== INFORMATION SUPPLIED ==
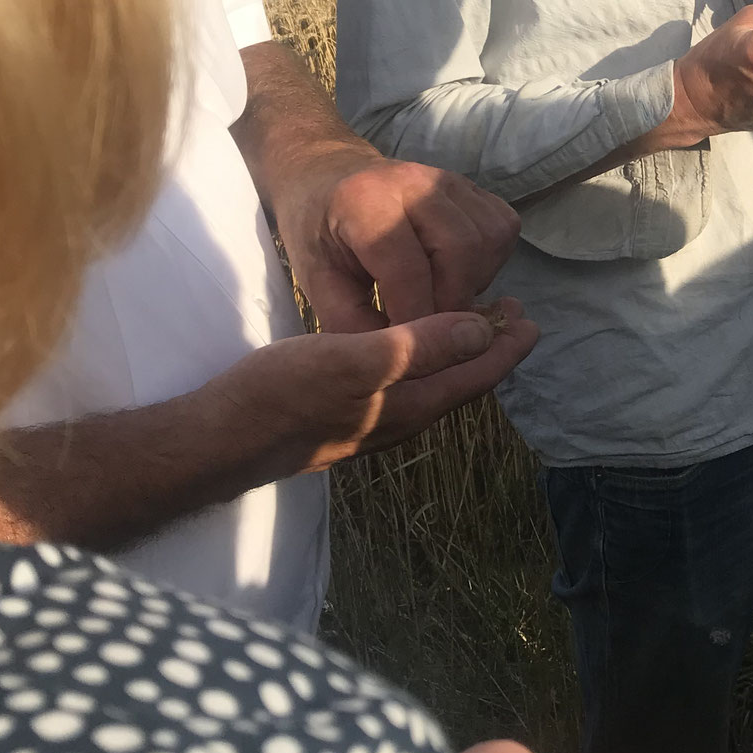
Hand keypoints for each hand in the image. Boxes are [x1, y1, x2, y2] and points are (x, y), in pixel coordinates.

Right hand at [209, 303, 538, 476]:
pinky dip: (424, 360)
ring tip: (470, 323)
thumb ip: (419, 347)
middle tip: (510, 314)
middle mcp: (402, 419)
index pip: (477, 374)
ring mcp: (375, 422)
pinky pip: (406, 386)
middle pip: (461, 382)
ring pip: (434, 385)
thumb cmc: (284, 393)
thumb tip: (481, 332)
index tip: (529, 317)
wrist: (223, 438)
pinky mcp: (349, 417)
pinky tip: (409, 345)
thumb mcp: (354, 359)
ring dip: (458, 354)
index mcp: (412, 404)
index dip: (506, 346)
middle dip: (489, 349)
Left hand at [274, 146, 521, 334]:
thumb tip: (403, 364)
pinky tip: (458, 275)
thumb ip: (355, 324)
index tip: (413, 352)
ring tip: (443, 299)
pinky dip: (491, 262)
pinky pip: (503, 228)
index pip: (408, 269)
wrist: (327, 180)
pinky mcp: (472, 186)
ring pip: (491, 239)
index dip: (417, 319)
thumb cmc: (319, 236)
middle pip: (462, 250)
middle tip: (435, 331)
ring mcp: (448, 179)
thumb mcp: (318, 284)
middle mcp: (414, 181)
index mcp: (365, 202)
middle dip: (455, 303)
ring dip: (476, 282)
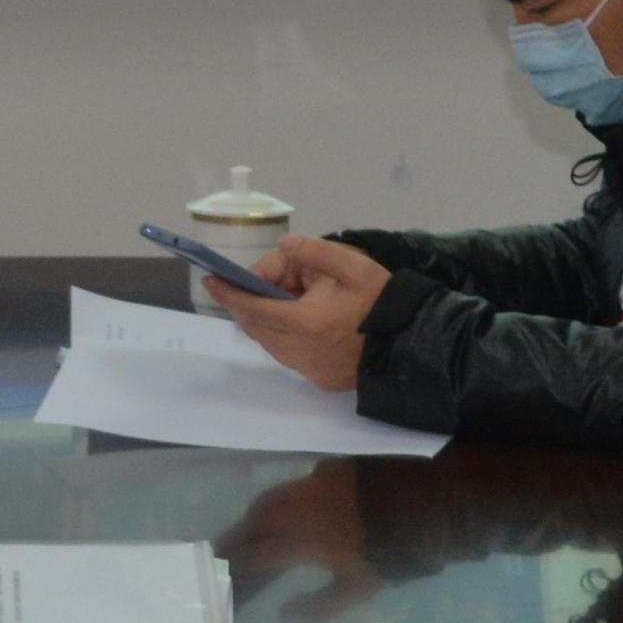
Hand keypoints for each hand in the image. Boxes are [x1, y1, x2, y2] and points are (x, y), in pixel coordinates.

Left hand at [209, 236, 390, 393]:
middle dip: (249, 302)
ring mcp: (307, 368)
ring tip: (286, 293)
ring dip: (267, 318)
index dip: (229, 293)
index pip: (253, 307)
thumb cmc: (384, 305)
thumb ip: (318, 252)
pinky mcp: (317, 377)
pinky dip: (282, 333)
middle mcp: (299, 351)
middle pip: (256, 326)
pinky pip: (286, 353)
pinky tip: (300, 316)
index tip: (210, 280)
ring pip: (269, 341)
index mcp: (305, 323)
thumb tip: (286, 244)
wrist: (412, 347)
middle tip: (256, 280)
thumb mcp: (356, 268)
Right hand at [221, 466, 385, 622]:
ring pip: (271, 498)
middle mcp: (296, 510)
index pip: (254, 554)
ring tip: (250, 526)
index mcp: (299, 542)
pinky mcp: (328, 469)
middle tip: (222, 547)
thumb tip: (283, 616)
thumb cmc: (388, 554)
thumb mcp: (358, 589)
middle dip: (236, 535)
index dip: (233, 563)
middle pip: (254, 522)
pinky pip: (296, 484)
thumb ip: (319, 605)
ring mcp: (310, 485)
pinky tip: (292, 505)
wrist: (419, 503)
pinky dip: (285, 498)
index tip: (217, 569)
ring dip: (256, 514)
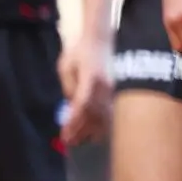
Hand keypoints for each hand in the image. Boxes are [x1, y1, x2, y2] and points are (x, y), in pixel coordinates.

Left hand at [58, 32, 113, 148]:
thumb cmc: (79, 50)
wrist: (100, 38)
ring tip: (79, 140)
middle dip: (81, 129)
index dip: (74, 120)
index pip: (82, 104)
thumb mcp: (65, 66)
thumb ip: (68, 87)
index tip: (65, 133)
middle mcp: (105, 85)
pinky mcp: (116, 90)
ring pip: (103, 114)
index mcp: (91, 78)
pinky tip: (95, 132)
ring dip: (91, 129)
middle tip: (69, 142)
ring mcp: (113, 88)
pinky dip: (102, 123)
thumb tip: (71, 106)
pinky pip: (110, 111)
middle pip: (93, 113)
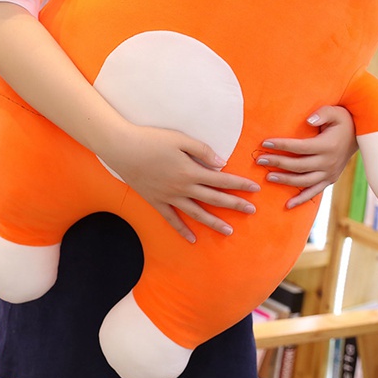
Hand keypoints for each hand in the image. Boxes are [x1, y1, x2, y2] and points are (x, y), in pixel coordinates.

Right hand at [99, 123, 260, 242]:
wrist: (122, 148)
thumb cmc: (152, 139)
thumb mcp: (180, 139)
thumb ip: (202, 151)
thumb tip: (221, 164)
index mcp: (190, 171)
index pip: (221, 180)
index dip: (239, 184)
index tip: (254, 189)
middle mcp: (182, 188)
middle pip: (213, 198)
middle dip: (234, 204)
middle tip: (251, 210)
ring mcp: (169, 197)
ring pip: (196, 213)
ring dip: (214, 222)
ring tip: (229, 231)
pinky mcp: (156, 201)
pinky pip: (172, 219)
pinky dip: (182, 230)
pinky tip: (192, 239)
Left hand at [256, 105, 357, 208]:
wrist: (362, 137)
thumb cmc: (344, 121)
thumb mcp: (336, 112)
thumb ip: (322, 113)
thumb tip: (308, 120)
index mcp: (327, 146)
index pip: (300, 147)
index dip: (282, 145)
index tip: (265, 143)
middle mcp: (328, 163)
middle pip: (298, 166)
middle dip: (277, 163)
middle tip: (260, 160)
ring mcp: (329, 174)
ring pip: (304, 181)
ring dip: (285, 180)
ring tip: (268, 177)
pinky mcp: (330, 180)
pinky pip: (314, 192)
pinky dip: (301, 200)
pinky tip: (288, 205)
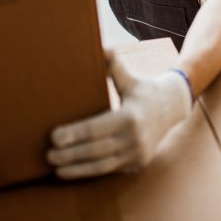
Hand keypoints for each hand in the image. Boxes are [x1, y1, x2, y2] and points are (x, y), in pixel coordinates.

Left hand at [47, 54, 191, 179]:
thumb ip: (113, 65)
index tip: (53, 137)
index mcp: (130, 117)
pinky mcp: (137, 163)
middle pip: (96, 150)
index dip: (74, 134)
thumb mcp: (129, 78)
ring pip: (102, 165)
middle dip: (71, 154)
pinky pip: (110, 170)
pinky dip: (90, 172)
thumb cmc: (143, 90)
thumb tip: (101, 48)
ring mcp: (137, 153)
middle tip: (48, 155)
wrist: (172, 108)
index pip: (96, 128)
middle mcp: (134, 138)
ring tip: (56, 168)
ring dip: (77, 169)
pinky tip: (73, 171)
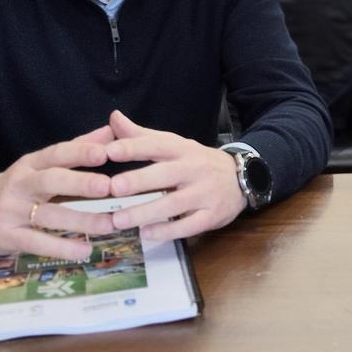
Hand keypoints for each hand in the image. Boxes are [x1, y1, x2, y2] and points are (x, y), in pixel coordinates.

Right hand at [0, 124, 116, 257]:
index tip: (106, 153)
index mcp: (31, 163)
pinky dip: (62, 248)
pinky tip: (85, 250)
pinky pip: (37, 242)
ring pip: (49, 215)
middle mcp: (20, 184)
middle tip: (108, 186)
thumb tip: (111, 129)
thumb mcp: (38, 164)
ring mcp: (11, 211)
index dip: (80, 152)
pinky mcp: (6, 236)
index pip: (56, 154)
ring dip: (81, 220)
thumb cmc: (14, 186)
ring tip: (109, 224)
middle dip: (79, 183)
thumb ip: (75, 148)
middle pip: (51, 181)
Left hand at [105, 110, 246, 241]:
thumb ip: (142, 136)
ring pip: (174, 203)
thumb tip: (114, 117)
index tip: (109, 151)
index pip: (157, 145)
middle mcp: (194, 169)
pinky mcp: (212, 215)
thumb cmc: (197, 162)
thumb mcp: (174, 145)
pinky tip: (146, 233)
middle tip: (112, 187)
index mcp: (182, 149)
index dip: (134, 147)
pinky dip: (167, 230)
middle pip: (165, 174)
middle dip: (139, 180)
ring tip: (118, 220)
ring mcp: (205, 193)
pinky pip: (189, 225)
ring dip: (145, 212)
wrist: (242, 177)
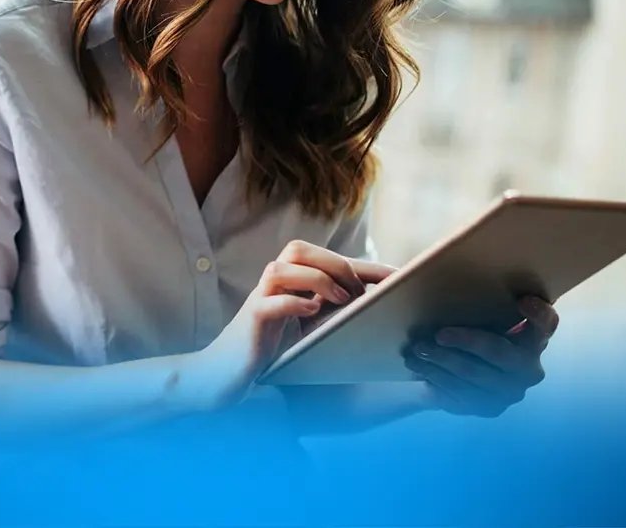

== TASK ITEM ==
Check each line of the records for the word "wrist", and show the lines that contain it.

== RESPONSE AREA ==
wrist: (223, 438)
wrist: (327, 180)
wrist: (412, 347)
wrist: (419, 503)
wrist: (100, 38)
wrist: (122, 148)
wrist: (362, 137)
wrist: (172, 108)
wrist: (242, 177)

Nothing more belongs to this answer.